Cars make travel and transport of goods easy and convenient. Your nearest source of food can be 50km away and you will never starve as long as you have a car. You can move a ton of stuff around with no more effort than loading and unloading, and then the insufferably arduous task of flexing your ankle to press down on the accelerator.
The problem with this is that the easier the car makes it for us, the harder it becomes for the unaided human to do that same work. Not having to use our bodies for anything, our bodies become physically weak, which makes the work of transport even more difficult than it would have been before.
This makes us dependent on our cars, but that dependency did not exist before we had the car.
This is almost the same mechanism which fuels our feelings of dependency on substances like caffeine, nicotine, alcohol, cocaine, &c. Nicotine is addictive precisely because it creates the need for itself: if you never smoke a cigarette, you will never feel like you need to smoke a cigarette (unless made to feel that way by someone who is themselves addicted or who has a monetary interest in you becoming an addict). The “withdrawal” you experience is for a substance which was artificially introduced, and the “need” you feel is the need created by a thing you don’t actually need.

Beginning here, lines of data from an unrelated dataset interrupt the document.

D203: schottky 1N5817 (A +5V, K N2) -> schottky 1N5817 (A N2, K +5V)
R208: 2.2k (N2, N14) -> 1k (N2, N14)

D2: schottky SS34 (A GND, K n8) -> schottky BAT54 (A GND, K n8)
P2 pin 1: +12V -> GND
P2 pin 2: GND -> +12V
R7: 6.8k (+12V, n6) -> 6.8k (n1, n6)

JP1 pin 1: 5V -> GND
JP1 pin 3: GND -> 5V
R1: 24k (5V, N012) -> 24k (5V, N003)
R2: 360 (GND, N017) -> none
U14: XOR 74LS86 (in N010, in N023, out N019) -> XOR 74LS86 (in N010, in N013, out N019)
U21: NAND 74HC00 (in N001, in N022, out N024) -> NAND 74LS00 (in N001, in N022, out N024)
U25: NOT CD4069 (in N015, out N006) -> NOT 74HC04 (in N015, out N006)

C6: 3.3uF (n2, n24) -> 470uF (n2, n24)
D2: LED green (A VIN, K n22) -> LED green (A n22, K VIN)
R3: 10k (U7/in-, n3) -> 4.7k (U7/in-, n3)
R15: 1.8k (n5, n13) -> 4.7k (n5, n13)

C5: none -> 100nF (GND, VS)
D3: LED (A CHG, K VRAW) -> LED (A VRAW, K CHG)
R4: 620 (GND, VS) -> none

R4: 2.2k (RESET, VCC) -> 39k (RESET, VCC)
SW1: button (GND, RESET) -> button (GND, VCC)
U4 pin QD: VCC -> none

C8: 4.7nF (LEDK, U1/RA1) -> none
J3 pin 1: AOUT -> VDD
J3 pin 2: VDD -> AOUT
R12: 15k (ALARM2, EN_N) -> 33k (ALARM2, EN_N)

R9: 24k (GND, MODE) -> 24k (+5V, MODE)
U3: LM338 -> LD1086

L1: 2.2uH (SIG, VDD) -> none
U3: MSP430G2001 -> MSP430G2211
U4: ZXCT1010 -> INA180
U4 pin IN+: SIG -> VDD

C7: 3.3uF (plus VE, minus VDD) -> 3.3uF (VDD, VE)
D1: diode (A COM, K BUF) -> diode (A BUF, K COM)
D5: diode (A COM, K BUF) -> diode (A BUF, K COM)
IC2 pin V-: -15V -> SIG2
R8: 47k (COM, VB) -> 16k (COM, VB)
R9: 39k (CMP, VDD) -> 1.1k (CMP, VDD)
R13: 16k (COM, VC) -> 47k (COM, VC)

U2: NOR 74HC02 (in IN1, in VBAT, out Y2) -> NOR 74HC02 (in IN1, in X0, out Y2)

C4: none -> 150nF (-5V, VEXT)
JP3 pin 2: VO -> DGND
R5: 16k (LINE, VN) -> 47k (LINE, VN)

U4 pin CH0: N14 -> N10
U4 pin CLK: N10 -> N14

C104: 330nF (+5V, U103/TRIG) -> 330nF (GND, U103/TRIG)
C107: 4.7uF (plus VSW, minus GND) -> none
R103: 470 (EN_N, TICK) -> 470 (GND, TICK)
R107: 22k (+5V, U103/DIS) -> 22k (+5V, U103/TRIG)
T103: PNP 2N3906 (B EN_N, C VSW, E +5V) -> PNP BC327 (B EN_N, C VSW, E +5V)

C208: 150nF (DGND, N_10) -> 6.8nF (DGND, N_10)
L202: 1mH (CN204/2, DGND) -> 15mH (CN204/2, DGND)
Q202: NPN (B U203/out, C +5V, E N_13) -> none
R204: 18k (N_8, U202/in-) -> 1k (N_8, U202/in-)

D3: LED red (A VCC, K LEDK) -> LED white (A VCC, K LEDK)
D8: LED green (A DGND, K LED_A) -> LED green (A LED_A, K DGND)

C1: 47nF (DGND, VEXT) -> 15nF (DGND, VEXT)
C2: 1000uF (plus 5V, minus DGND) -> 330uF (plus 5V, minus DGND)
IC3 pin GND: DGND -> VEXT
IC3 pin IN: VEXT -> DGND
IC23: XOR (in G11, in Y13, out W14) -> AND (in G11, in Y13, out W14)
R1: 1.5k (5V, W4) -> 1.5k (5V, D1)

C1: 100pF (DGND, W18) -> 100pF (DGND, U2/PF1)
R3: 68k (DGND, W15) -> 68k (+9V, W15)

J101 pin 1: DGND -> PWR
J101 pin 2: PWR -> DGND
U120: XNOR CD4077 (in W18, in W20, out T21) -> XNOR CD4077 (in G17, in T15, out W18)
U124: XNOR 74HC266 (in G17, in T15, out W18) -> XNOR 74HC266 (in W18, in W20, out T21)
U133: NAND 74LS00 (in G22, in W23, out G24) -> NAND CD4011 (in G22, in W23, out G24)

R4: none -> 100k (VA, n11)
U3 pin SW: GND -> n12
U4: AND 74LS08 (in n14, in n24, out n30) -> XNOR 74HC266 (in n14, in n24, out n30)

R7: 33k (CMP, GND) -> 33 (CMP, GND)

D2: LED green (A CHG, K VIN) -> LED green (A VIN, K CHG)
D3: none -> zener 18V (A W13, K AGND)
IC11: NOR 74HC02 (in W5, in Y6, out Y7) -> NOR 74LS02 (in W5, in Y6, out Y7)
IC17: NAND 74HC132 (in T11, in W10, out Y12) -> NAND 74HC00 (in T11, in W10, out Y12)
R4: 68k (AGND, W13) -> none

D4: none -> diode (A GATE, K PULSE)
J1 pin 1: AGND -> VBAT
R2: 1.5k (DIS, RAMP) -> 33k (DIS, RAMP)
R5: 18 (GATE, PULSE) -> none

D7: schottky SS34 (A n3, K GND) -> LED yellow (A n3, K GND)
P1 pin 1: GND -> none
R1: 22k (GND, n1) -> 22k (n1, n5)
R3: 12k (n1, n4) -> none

So the problem of cars actually isn’t that they are environmentally damaging. No. The problem with cars is that we depend on them more than we should, and that dependency leads us to use them to the point where they are damaging for us physically and environmentally. Just like with tobacco; the individual cigarette is only minutely harmful and leaves zero lasting damage. But smoke enough cigarettes and the damage becomes obvious and potentially deadly.
So, the problem of cars is addiction. And the problem with addiction is that it makes you use something innocuous to the point where it becomes harmful. Our addiction to cars has made us weak and lazy, and therefore unwilling to do any of the things that would be beneficial for ourselves and the world we live in, because the problem is too big and too hard and we can’t be bothered.
I’m not at all as macho as using the word weak might make me sound. But the fact is that an easy life is an unsatisfying one, and weakness becomes ever more the central feature of our self-image the more dependent we become on our technologies. Feeling incapable makes us turn outwards and lean on substances and services we don’t actually need, and therefore (more importantly) in economic and emotional thrall to the people who provide them for us. I’m not saying you should re-shingle your roof yourself or build your own washing machine, but it’s pretty pathetic that most people need to call an electrician to change a light fixture or call a plumber to fix a leaky faucet.
Most of the problems in the world at the moment are the result of people feeling dis-empowered to tell fuckheads like Elon and Bezos and Zuckerberg to go fuck themselves. Each of them (and many more like them, AKA. most politicians) has isolated a particular weak spot within us and exploited it ruthlessly. Elon: our addiction to cars and our desire to be seen as on the bleeding edge of technology. Bezos: Convenience and poverty. Zuckerberg: loneliness and the craving for human connection.
The car is not the cause of this, and more than ElBeZuck is, but they are excellent examples of the general problem. We don’t need facebook to have friends, and yet for most people FB seems obligatory to “real” friendship. We don’t need to have 9-volt batteries delivered to our doorstep by Amazon, any more than we need an electric car to spare us the 20 minute walk to the grocery store.
There are things we cannot make ourselves and these include literally everything we depend on individually and collectively. Even forging a crude iron cooking pot requires highly specialised knowledge and expertise in metallurgy that none of us has, and which it would be ridiculous to expect all of us to develop. Ditto x1,000,000 for an old Nokia brick phone, let alone the latest touch-screen miracle produced in the highly mechanised factories of China.
The conclusion I am trying to push towards here is that satisfaction comes from fruitful effort. Cycling/walking/rollerblading across town to a friend’s place is magnitudes more satisfying than driving, and orders of magnitude more than taking public transit. Most people avoid the effort of moving themselves across any great distance, not because they actually can’t do it (illness and injury very much aside), but because they have convinced themselves that they are “lazy,” or because they “can’t be bothered.”
I don’t mean to sound uncharitable, but these are excuses and lies. Period. While rest and relaxation are necessary, human beings are doers of things and being or feeling prohibited from doing stuff makes us depressed, and anxious, and we feel weak, small, and powerless. Too much rest destroys body and mind exactly as too much work does. So if you’re feeling dead inside, maybe it’s because your “labour saving devices” are killing you.